Он уже видел зеленую осоковую окоемку и солнечную, блескучую рябь внутри ее. Ноги сами по себе заработали слаженней, напористей.
— Мы — дети галактики! — дурашливо раскачиваясь в стороны, заорал возбужденный Демкин так не подходящую для его работы и жизни высокую песню. — Но! — Самое глав… ное… — чуть не споткнувшись, растерянно договорил он глухим голосом. На его любимом месте, на лысом бугорочке, закрытом с трех сторон густым лозняком, дымновато горел костер.
— Дачники чертовы! — с натуральной болью в голосе прошипел Демкин. — Добрались, паскуды…
Всех горожан Демкин называл дачниками, ненавидя в этих людях их стремление «ухватиться одной рукой за два места» — иметь благоустроенную квартирку да еще кусочек земельки захватить. Сам Демкин родился и вырос в селе, работал скотником и имел в жизни, как он сам считал, одну только светлую отдушину — рыбалку. Книг и газет не, читал — «сонливые!» Телевизор включал, когда ожидалось кино про войну или шпионов. И скрипел зубами, если начинали «крутить» футбол.
В футбол Демкин играл один раз — еще пацаном, защищал честь родного совхоза. Загнали его, необученного, в ворота: стой и мяч лови! А его смотря еще как пустят, мяч этот. Раза два отшиб животом, а потом очнулся на травке — в лобяшник угодили. Слава богу — мозги не отшибли, но слабенькую тягу к этой игре — враз.
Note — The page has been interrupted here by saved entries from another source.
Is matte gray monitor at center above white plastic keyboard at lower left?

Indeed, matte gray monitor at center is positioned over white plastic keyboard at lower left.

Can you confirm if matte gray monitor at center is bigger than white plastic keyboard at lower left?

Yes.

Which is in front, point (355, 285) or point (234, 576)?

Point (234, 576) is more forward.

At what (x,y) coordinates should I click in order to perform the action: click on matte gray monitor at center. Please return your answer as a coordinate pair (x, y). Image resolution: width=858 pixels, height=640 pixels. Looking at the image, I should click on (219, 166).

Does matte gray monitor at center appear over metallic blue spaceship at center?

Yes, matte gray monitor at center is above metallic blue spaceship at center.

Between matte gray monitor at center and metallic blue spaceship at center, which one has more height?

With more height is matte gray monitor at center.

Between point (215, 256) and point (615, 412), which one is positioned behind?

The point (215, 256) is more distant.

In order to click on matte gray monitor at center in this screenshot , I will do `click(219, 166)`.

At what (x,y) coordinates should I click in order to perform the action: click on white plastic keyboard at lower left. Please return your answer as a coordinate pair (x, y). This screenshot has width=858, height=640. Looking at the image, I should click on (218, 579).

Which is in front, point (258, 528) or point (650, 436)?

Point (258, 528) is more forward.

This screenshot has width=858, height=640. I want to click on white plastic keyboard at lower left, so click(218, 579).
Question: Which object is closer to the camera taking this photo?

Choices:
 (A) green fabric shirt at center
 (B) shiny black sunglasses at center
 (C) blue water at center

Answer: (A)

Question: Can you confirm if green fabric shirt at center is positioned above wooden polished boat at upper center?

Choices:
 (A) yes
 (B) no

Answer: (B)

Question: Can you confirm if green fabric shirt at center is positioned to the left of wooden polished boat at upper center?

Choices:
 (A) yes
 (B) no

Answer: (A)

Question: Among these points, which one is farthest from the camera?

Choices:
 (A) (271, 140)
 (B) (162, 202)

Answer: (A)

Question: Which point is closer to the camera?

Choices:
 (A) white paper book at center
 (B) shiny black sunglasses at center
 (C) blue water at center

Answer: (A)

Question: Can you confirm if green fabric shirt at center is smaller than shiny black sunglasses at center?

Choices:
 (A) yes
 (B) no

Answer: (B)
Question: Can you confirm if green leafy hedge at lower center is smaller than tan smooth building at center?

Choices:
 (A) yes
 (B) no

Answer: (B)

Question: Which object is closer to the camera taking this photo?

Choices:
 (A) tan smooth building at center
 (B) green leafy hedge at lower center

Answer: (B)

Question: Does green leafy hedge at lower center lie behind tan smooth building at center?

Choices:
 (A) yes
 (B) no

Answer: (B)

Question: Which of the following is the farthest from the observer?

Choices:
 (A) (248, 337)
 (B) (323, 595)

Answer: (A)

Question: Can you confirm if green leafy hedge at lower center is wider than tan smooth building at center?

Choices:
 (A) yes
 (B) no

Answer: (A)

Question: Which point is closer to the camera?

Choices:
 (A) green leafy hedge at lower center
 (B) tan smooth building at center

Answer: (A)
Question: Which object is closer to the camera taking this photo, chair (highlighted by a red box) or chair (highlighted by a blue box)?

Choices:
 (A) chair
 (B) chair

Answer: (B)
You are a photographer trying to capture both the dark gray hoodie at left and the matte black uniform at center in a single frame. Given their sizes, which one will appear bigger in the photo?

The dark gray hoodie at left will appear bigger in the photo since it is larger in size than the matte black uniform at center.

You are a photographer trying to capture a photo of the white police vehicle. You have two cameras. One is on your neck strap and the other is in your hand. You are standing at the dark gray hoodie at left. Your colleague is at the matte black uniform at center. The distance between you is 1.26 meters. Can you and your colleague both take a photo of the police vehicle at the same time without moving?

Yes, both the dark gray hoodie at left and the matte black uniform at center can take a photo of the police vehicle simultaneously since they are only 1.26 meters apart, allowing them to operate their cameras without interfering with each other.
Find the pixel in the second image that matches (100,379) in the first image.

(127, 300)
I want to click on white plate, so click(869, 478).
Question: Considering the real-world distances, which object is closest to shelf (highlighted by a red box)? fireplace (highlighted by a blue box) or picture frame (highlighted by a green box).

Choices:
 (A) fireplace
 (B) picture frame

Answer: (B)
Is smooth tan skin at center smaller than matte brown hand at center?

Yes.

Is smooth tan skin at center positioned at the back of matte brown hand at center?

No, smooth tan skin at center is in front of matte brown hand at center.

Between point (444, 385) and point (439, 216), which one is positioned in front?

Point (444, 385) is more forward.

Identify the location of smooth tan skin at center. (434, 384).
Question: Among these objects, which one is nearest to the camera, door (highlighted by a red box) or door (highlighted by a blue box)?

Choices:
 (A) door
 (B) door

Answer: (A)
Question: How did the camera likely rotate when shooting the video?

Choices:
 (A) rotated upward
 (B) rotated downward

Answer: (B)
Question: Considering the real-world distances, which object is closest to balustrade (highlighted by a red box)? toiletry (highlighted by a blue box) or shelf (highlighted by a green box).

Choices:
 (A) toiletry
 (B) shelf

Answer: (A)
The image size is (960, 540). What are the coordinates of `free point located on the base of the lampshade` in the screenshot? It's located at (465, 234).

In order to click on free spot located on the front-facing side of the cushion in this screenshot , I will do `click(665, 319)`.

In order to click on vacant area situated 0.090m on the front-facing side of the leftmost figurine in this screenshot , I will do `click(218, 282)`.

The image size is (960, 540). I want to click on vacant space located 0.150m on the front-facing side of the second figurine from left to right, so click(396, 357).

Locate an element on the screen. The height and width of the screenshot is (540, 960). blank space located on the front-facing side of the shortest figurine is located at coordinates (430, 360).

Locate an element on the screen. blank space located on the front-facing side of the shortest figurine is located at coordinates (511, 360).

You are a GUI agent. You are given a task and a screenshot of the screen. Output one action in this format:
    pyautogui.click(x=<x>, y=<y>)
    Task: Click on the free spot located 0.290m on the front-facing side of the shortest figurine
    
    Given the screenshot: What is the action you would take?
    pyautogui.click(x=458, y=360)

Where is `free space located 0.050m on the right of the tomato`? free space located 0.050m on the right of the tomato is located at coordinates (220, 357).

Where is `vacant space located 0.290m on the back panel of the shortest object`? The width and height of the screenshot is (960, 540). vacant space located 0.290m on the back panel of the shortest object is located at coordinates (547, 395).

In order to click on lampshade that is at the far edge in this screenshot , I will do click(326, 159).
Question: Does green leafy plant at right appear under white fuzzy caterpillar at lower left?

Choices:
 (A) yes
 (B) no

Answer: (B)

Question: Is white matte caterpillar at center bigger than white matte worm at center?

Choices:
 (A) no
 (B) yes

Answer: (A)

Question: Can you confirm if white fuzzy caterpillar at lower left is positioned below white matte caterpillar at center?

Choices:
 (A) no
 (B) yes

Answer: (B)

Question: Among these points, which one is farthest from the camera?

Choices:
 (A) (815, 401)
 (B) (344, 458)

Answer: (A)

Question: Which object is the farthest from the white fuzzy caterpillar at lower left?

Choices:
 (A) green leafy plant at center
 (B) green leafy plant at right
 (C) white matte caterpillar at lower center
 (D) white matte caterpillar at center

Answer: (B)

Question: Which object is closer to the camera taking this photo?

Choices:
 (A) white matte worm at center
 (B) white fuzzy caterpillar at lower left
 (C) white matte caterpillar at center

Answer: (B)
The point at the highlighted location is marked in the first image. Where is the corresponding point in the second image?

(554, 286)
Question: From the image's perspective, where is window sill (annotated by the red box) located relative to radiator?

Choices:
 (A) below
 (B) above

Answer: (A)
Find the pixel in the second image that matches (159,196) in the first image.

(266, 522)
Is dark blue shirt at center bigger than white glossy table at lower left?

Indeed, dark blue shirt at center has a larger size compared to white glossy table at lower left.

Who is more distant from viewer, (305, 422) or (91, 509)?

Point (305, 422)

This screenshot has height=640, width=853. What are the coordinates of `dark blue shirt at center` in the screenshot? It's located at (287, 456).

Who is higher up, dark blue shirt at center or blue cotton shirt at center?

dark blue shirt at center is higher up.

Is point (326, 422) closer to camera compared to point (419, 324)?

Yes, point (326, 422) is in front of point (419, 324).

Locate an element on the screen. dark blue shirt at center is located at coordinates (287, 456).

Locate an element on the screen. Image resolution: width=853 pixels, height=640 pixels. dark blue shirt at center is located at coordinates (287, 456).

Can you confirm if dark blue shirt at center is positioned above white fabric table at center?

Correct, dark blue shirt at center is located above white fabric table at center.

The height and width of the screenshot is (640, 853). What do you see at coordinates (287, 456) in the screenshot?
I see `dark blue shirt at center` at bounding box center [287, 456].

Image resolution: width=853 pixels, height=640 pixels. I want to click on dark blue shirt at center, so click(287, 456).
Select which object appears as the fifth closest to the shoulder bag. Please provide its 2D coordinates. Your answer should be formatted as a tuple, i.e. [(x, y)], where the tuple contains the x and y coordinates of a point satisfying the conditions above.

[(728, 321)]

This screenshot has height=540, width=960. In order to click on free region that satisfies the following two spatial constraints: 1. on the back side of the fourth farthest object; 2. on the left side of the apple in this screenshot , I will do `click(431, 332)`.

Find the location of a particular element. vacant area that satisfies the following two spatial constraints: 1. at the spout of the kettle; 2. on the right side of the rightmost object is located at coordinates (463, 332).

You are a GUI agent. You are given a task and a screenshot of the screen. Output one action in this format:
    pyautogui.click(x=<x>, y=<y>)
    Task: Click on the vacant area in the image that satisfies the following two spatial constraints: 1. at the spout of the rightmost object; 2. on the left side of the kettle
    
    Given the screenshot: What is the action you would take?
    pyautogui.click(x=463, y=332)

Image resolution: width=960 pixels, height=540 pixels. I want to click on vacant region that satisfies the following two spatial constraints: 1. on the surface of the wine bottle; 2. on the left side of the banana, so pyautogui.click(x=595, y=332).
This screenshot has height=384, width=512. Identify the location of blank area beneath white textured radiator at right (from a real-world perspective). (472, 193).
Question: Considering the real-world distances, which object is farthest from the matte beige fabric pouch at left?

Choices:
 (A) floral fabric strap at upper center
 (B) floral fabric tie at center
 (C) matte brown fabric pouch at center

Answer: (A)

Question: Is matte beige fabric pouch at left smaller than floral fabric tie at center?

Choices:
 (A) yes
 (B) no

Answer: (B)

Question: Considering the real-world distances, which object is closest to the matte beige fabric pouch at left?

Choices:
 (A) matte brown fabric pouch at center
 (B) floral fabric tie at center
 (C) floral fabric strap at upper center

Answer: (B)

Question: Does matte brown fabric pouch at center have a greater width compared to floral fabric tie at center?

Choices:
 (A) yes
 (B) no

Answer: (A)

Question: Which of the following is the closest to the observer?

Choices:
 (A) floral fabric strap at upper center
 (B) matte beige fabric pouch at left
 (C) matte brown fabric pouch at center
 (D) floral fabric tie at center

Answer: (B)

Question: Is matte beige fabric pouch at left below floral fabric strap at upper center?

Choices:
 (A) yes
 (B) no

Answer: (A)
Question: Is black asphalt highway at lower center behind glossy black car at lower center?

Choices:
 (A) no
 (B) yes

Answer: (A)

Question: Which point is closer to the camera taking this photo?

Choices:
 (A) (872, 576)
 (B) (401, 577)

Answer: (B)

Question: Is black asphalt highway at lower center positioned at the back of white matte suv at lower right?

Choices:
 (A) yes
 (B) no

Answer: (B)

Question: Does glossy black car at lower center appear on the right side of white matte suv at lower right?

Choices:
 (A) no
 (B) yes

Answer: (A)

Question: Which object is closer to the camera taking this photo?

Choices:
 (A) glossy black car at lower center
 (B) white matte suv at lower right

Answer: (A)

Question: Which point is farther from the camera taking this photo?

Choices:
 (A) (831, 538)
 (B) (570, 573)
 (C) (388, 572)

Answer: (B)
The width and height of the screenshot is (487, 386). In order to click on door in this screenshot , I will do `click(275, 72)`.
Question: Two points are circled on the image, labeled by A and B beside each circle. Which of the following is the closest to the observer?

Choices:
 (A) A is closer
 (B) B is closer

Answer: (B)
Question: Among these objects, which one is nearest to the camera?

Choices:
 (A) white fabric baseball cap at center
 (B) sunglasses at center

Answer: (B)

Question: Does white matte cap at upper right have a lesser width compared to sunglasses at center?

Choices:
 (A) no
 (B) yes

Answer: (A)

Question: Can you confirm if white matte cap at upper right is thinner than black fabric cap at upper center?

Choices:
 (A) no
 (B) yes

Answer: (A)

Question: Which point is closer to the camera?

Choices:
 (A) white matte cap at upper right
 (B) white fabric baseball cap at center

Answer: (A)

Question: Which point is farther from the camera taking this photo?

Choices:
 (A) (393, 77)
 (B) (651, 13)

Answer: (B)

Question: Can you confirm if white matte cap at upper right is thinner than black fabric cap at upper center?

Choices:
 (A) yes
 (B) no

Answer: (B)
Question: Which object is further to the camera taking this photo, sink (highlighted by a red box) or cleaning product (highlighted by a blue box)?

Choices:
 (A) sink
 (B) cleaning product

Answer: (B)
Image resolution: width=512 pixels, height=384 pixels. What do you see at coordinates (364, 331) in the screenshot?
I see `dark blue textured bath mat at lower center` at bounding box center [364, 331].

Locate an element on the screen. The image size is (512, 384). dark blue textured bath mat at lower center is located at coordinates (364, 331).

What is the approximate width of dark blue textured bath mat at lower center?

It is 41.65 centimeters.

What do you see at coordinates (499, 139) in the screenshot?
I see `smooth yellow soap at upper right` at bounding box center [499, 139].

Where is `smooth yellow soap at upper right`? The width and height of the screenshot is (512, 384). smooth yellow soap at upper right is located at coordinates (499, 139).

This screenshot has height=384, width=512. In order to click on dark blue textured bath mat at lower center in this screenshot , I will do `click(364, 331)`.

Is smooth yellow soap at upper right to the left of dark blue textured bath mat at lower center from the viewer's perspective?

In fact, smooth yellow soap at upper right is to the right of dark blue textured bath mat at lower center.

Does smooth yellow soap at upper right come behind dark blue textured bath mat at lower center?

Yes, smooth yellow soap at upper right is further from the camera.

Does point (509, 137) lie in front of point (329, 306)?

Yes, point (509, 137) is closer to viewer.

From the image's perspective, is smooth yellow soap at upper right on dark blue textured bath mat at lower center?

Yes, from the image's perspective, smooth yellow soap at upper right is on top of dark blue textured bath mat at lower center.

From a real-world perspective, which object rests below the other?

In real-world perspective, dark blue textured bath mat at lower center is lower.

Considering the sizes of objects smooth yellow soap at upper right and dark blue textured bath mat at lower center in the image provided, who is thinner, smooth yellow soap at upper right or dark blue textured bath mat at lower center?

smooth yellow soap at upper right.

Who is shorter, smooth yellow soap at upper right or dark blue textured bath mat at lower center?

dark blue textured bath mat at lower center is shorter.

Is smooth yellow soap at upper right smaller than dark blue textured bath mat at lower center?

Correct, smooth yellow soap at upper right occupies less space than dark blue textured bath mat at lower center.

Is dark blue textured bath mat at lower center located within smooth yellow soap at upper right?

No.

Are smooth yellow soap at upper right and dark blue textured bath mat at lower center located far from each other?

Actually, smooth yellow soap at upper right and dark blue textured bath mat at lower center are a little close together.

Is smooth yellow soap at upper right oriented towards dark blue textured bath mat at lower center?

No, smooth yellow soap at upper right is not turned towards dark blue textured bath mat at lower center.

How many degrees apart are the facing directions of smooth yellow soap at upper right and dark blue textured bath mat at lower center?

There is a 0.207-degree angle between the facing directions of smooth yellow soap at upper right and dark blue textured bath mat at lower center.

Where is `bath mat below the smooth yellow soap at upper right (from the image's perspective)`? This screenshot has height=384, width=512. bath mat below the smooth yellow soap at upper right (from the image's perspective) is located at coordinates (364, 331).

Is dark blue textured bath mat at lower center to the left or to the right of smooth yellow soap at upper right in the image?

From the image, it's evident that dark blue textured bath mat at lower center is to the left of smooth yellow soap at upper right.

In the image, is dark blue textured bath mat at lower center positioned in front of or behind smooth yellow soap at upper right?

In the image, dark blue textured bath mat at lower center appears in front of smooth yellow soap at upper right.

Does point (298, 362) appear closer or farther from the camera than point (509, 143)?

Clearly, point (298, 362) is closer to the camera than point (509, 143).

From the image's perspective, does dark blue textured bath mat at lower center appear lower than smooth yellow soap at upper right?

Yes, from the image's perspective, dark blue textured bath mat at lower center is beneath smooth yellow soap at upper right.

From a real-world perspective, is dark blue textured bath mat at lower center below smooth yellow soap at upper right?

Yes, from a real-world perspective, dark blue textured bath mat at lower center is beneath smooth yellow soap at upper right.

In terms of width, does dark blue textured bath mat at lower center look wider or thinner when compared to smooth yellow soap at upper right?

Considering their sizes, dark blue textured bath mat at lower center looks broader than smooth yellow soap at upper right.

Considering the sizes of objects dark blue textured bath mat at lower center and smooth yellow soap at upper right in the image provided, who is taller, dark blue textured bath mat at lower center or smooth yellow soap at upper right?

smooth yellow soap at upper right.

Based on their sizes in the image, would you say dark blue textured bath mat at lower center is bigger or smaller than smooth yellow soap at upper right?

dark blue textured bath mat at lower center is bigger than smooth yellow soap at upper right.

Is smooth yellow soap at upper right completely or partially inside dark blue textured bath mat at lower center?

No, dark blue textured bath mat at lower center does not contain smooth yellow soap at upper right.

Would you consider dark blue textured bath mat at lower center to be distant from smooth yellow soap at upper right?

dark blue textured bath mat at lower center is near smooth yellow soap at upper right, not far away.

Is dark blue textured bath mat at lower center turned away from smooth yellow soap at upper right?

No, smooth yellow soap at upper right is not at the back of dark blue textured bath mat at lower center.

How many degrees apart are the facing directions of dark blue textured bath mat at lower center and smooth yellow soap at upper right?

На озере, куда пришел Демкин, хороших мест полно. Но ему не хотелось в другие места, настроился на свое. До того распсиховался — хоть домой поворачивай! Может быть, и повернул бы. Но в это время из-за дымка и лозняка появился высокий человек и заспешил к Демкину.
— Здорово, мужик! — прокричал дачник еще издалека и заулыбался, будто красную девицу обнаружил.
— Здорово, барин, — подождав весельчака, ответил Демкин. И еще сильнее насупился. В городе небось все друг другу — «здрасьте», а здесь можно и «здорово»! Да еще — «мужик».
— Чего — сердитый такой?! — не унимался улыбчивый незнакомец, настораживая Демкина ехидным прищуром поблескивающих голубых глаз.
— А что мне перед тобой, скакать! — полуотвернулся Демкин. Он не хотел грубить, но уже малость завелся. — Ищи себе другое место, нечего на готовое…
— …Так ты из-за этого? Сразу бы и сказал. Передвинусь… Закурить не дашь? А то свои в воду уронил…
Демкин несколько смущенно полез в наружный карман куртки, протянул пачку. Занесло меня, огорченно думал он, облаял человека. Другой бы на месте этого дачника отшил, и все, а он и артачиться не стал. Воспитанный…
— Поймал чо? — с запоздалым миролюбием поинтересовался Демкин, пряча свой «Север».
— Ага! — закивал тот головой, прикуривая. — Трех бычков.
— Каких это бычков?! Ратанов, что ль?
— Да шут его знает! Бычки вроде… Больше сюда никто не придет?
— В смысле?.. — малость затревожился Демкин: вежливый-то вежливый, а двинет в лоб!
— В смысле — начнут гонять с места на место. Я ваших законов не знаю.
— Приезжий, что ль? — успокоился Демкин и пошел рядышком с ним к костру.
— Из Хабаровска.
— Ну! Что, специально перся?
— Нет, в командировке. Я сейчас вон к той черемухе переберусь, идет?
Демкин уже полностью обуздал себя. Это было не очень трудно при его мягком, отходчивом характере.
— Ладно, оставайся! Ратаны, конечно. Какие еще бычки! Что карась-то, не берет?
— А есть? — оживился незнакомец.
— Хм! Чертова туча! Ты подальше от берега забрасывай, а то ратан перехватывает. Вон, видишь колышек? Я там лысину на дне вычесал. Туда и бросай, прикормлено.
Демкин прошагал дальше, к черемухе, а дачник устремился к понуро торчащему из осоки спиннингу.
— Бычки! — усмехался, состыковывая удилище, Демкин. — А с виду умный.